The babyhouse in Shchuchinsk was established in 1946, right after the end of World War II and originally had three children. In 1979, it moved to a new building holding 50 places. During all these 70 years, 2400 orphans where taken care of in the orphanage. Today, 37 babies, from birth to 3 years old live in the babyhouse. Babies who require special medical care can stay in the house until the age of four.
 
Not all the children living in the babyhouse are orphans. Some children are placed in the babyhouse under the program “Nadezhda,” which translates as hope. These children are seriously ill since birth, and their parents can’t afford taking care of them at home. These children live in the orphanage until they turn four years old, and their parents are required to sign the patronage papers every six months. There are also some babies whose parents are deprived of parental rights and are placed under the government protection.

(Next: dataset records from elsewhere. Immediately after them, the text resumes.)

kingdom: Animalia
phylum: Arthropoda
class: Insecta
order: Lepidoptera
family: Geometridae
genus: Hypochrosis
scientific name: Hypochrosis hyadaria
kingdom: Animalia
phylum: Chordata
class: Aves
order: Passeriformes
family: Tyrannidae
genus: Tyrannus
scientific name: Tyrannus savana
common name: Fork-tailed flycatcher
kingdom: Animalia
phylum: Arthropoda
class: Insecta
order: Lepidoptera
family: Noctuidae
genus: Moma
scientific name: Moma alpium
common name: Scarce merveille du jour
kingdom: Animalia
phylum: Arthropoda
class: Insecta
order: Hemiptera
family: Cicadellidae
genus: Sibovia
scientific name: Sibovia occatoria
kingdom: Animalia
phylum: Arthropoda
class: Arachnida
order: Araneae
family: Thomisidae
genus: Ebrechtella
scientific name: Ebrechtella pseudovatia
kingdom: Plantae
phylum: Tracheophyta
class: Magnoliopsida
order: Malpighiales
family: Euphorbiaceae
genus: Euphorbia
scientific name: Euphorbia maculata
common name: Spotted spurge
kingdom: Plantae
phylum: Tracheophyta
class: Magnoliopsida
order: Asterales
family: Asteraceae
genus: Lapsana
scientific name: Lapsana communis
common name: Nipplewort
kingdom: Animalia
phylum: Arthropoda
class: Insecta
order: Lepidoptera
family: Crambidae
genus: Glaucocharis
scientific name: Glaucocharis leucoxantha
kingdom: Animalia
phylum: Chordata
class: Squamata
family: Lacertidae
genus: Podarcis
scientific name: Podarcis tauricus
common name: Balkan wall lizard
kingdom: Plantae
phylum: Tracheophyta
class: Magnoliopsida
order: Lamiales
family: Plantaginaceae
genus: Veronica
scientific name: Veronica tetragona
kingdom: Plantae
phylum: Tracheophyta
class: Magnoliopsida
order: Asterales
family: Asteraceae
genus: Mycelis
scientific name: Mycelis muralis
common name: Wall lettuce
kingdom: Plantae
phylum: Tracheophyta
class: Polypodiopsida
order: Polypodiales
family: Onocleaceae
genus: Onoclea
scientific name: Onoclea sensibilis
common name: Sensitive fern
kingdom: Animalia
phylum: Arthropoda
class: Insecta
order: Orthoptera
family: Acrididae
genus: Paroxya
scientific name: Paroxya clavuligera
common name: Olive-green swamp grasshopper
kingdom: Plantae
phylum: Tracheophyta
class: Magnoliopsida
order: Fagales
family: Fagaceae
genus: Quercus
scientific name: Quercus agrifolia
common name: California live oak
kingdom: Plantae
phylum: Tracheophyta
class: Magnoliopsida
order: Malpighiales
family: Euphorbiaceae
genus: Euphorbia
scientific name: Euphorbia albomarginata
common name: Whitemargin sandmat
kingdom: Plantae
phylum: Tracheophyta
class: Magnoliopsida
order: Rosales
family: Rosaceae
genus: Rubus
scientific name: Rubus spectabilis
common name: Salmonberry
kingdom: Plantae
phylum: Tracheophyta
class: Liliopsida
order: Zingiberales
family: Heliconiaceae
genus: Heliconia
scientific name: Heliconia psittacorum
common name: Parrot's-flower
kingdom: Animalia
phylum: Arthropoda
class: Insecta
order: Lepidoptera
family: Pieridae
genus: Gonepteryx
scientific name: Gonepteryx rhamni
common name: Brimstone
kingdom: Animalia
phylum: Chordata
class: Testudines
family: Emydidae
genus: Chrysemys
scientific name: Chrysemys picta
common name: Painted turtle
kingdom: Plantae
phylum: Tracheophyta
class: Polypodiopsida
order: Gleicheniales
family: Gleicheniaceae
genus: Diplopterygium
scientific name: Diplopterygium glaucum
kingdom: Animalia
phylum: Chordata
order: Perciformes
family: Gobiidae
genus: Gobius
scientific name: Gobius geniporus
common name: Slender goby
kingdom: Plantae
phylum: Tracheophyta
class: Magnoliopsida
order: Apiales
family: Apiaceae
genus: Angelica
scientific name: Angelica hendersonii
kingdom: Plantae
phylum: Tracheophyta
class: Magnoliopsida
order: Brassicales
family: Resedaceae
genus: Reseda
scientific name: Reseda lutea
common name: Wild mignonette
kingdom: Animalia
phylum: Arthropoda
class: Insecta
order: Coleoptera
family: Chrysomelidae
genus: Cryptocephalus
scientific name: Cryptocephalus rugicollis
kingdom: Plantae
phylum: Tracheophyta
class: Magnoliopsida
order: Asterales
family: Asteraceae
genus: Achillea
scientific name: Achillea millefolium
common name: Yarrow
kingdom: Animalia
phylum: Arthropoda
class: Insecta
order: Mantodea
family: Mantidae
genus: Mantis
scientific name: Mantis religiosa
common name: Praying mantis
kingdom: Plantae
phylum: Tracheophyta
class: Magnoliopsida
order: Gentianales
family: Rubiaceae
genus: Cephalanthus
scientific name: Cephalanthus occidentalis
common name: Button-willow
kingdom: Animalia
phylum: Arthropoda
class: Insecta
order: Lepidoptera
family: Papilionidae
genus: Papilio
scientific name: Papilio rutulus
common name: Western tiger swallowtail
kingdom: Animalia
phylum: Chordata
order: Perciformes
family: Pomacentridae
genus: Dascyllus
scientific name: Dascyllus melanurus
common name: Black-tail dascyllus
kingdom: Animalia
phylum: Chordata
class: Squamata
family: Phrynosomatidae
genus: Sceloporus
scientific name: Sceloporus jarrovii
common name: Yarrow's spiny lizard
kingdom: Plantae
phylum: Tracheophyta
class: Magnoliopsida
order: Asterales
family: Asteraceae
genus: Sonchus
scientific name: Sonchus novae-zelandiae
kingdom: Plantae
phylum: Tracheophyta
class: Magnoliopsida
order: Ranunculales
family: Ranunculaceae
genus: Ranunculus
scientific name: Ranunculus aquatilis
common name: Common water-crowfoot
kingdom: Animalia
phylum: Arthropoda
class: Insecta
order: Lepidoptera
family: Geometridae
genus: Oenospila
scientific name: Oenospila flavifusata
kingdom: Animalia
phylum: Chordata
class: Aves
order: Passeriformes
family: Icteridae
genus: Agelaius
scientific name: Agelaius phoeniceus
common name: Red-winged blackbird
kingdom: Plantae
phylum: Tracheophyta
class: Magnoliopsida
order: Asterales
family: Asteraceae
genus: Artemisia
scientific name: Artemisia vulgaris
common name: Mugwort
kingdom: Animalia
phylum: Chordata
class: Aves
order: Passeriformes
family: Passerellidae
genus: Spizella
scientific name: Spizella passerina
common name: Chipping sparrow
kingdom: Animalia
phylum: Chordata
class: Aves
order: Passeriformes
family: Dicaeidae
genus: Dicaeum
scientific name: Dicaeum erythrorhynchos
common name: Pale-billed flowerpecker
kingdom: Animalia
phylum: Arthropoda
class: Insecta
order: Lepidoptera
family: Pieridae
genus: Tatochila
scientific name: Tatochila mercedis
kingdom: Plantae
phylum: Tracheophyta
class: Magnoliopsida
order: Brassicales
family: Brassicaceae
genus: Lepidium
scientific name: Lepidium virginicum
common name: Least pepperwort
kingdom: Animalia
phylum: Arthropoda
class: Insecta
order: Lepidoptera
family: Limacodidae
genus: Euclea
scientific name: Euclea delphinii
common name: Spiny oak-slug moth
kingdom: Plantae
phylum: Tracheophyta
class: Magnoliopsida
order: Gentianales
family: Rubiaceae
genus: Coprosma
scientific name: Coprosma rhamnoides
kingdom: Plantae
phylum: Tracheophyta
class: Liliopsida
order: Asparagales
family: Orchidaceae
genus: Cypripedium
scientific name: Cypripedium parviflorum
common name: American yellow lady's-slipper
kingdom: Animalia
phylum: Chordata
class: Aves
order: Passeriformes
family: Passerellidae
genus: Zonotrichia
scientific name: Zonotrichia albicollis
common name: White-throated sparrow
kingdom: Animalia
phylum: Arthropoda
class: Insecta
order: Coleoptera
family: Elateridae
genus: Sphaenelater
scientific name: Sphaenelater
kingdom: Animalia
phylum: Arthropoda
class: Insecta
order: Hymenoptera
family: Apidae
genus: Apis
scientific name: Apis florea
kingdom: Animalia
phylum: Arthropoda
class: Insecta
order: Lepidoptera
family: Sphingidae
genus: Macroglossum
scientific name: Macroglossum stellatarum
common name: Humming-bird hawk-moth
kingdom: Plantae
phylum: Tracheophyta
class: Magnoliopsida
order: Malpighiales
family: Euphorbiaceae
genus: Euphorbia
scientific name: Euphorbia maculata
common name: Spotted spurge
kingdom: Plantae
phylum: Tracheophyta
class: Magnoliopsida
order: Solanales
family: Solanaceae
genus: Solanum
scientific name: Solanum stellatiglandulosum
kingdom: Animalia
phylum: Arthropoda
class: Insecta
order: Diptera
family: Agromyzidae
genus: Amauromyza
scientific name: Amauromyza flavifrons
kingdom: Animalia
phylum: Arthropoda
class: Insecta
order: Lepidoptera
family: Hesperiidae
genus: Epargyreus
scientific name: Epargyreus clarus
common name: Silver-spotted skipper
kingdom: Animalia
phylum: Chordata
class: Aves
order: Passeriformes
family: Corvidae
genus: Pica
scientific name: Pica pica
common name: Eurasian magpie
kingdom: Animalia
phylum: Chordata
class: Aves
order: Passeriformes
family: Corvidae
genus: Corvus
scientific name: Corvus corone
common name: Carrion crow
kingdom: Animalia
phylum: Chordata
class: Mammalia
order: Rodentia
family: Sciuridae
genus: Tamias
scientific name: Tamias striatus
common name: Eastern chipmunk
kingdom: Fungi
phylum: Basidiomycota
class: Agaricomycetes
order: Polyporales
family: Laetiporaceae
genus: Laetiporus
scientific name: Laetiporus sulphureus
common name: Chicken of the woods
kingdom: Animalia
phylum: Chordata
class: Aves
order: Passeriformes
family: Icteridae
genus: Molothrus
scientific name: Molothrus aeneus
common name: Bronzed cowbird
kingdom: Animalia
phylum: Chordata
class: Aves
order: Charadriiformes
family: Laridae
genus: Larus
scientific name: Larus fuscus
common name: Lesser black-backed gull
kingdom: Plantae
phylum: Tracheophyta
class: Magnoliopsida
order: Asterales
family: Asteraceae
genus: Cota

Unfortunately, a very small number of children is healthy. Half of the kids have serious medical conditions and many more have minor health issues.
 
In general, the babyhouse has wonderful living conditions compared to other orphanages. Every child has a separate wooden bed and many toys to play with. The orphanage even has several intensive care units for seriously ill infants.
 
Even though the babyhouse is very well managed, 86 people are working in it, it’s heartbreaking to see all these precious little kids whose parents don’t want them since their first day of life. The babyhouse seems to be an ideal place for children, but it can never replace home. And every child is dreaming of going home with a woman he or she can call “mother.”